* [DATASET ENTRIES]:
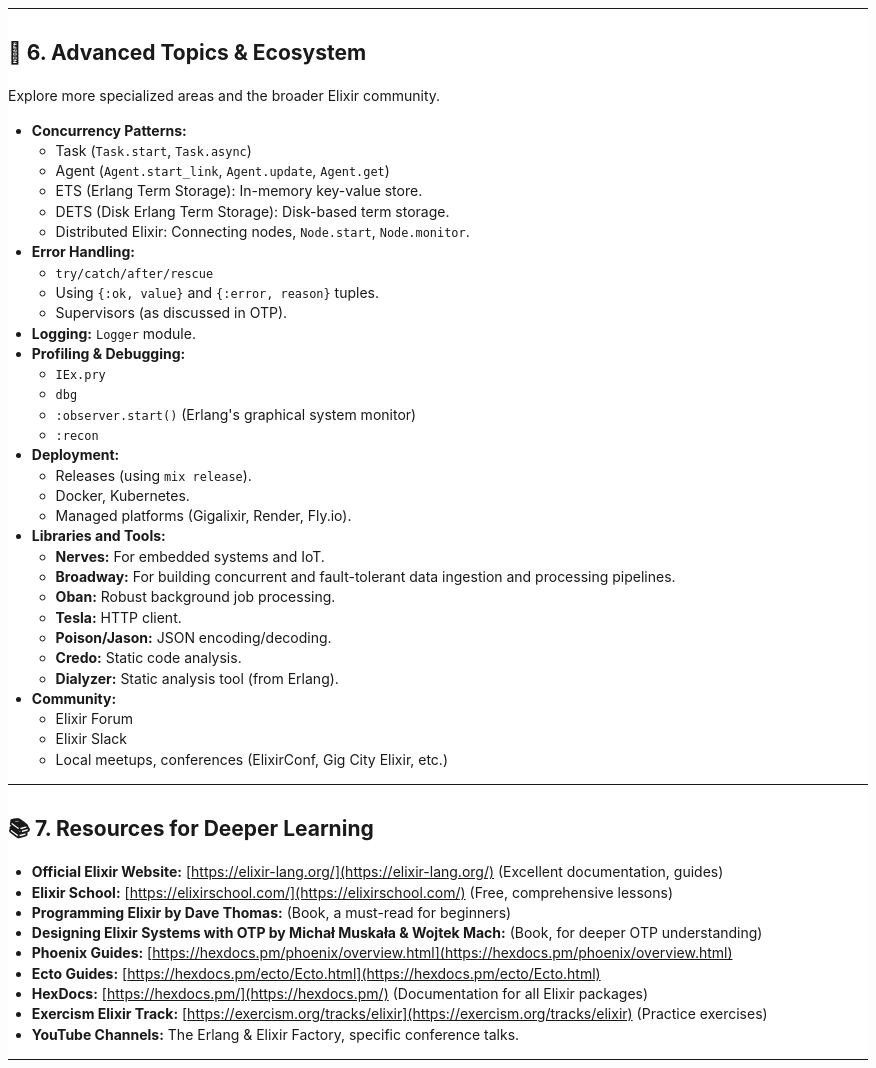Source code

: 
---

## 🧪 6. Advanced Topics & Ecosystem

Explore more specialized areas and the broader Elixir community.

* **Concurrency Patterns:**
    * Task (`Task.start`, `Task.async`)
    * Agent (`Agent.start_link`, `Agent.update`, `Agent.get`)
    * ETS (Erlang Term Storage): In-memory key-value store.
    * DETS (Disk Erlang Term Storage): Disk-based term storage.
    * Distributed Elixir: Connecting nodes, `Node.start`, `Node.monitor`.
* **Error Handling:**
    * `try/catch/after/rescue`
    * Using `{:ok, value}` and `{:error, reason}` tuples.
    * Supervisors (as discussed in OTP).
* **Logging:** `Logger` module.
* **Profiling & Debugging:**
    * `IEx.pry`
    * `dbg`
    * `:observer.start()` (Erlang's graphical system monitor)
    * `:recon`
* **Deployment:**
    * Releases (using `mix release`).
    * Docker, Kubernetes.
    * Managed platforms (Gigalixir, Render, Fly.io).
* **Libraries and Tools:**
    * **Nerves:** For embedded systems and IoT.
    * **Broadway:** For building concurrent and fault-tolerant data ingestion and processing pipelines.
    * **Oban:** Robust background job processing.
    * **Tesla:** HTTP client.
    * **Poison/Jason:** JSON encoding/decoding.
    * **Credo:** Static code analysis.
    * **Dialyzer:** Static analysis tool (from Erlang).
* **Community:**
    * Elixir Forum
    * Elixir Slack
    * Local meetups, conferences (ElixirConf, Gig City Elixir, etc.)

---

## 📚 7. Resources for Deeper Learning

* **Official Elixir Website:** [https://elixir-lang.org/](https://elixir-lang.org/) (Excellent documentation, guides)
* **Elixir School:** [https://elixirschool.com/](https://elixirschool.com/) (Free, comprehensive lessons)
* **Programming Elixir by Dave Thomas:** (Book, a must-read for beginners)
* **Designing Elixir Systems with OTP by Michał Muskała & Wojtek Mach:** (Book, for deeper OTP understanding)
* **Phoenix Guides:** [https://hexdocs.pm/phoenix/overview.html](https://hexdocs.pm/phoenix/overview.html)
* **Ecto Guides:** [https://hexdocs.pm/ecto/Ecto.html](https://hexdocs.pm/ecto/Ecto.html)
* **HexDocs:** [https://hexdocs.pm/](https://hexdocs.pm/) (Documentation for all Elixir packages)
* **Exercism Elixir Track:** [https://exercism.org/tracks/elixir](https://exercism.org/tracks/elixir) (Practice exercises)
* **YouTube Channels:** The Erlang & Elixir Factory, specific conference talks.

---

* [EXERCISE]:
Word for word, give the data above again, without any images.

* [YOUR RESPONSE]:
Source code

: 
---

## 🧪 6. Advanced Topics & Ecosystem

Explore more specialized areas and the broader Elixir community.

* **Concurrency Patterns:**
    * Task (`Task.start`, `Task.async`)
    * Agent (`Agent.start_link`, `Agent.update`, `Agent.get`)
    * ETS (Erlang Term Storage): In-memory key-value store.
    * DETS (Disk Erlang Term Storage): Disk-based term storage.
    * Distributed Elixir: Connecting nodes, `Node.start`, `Node.monitor`.
* **Error Handling:**
    * `try/catch/after/rescue`
    * Using `{:ok, value}` and `{:error, reason}` tuples.
    * Supervisors (as discussed in OTP).
* **Logging:** `Logger` module.
* **Profiling & Debugging:**
    * `IEx.pry`
    * `dbg`
    * `:observer.start()` (Erlang's graphical system monitor)
    * `:recon`
* **Deployment:**
    * Releases (using `mix release`).
    * Docker, Kubernetes.
    * Managed platforms (Gigalixir, Render, Fly.io).
* **Libraries and Tools:**
    * **Nerves:** For embedded systems and IoT.
    * **Broadway:** For building concurrent and fault-tolerant data ingestion and processing pipelines.
    * **Oban:** Robust background job processing.
    * **Tesla:** HTTP client.
    * **Poison/Jason:** JSON encoding/decoding.
    * **Credo:** Static code analysis.
    * **Dialyzer:** Static analysis tool (from Erlang).
* **Community:**
    * Elixir Forum
    * Elixir Slack
    * Local meetups, conferences (ElixirConf, Gig City Elixir, etc.)

---

## 📚 7. Resources for Deeper Learning

* **Official Elixir Website:** [https://elixir-lang.org/](https://elixir-lang.org/) (Excellent documentation, guides)
* **Elixir School:** [https://elixirschool.com/](https://elixirschool.com/) (Free, comprehensive lessons)
* **Programming Elixir by Dave Thomas:** (Book, a must-read for beginners)
* **Designing Elixir Systems with OTP by Michał Muskała & Wojtek Mach:** (Book, for deeper OTP understanding)
* **Phoenix Guides:** [https://hexdocs.pm/phoenix/overview.html](https://hexdocs.pm/phoenix/overview.html)
* **Ecto Guides:** [https://hexdocs.pm/ecto/Ecto.html](https://hexdocs.pm/ecto/Ecto.html)
* **HexDocs:** [https://hexdocs.pm/](https://hexdocs.pm/) (Documentation for all Elixir packages)
* **Exercism Elixir Track:** [https://exercism.org/tracks/elixir](https://exercism.org/tracks/elixir) (Practice exercises)
* **YouTube Channels:** The Erlang & Elixir Factory, specific conference talks.

---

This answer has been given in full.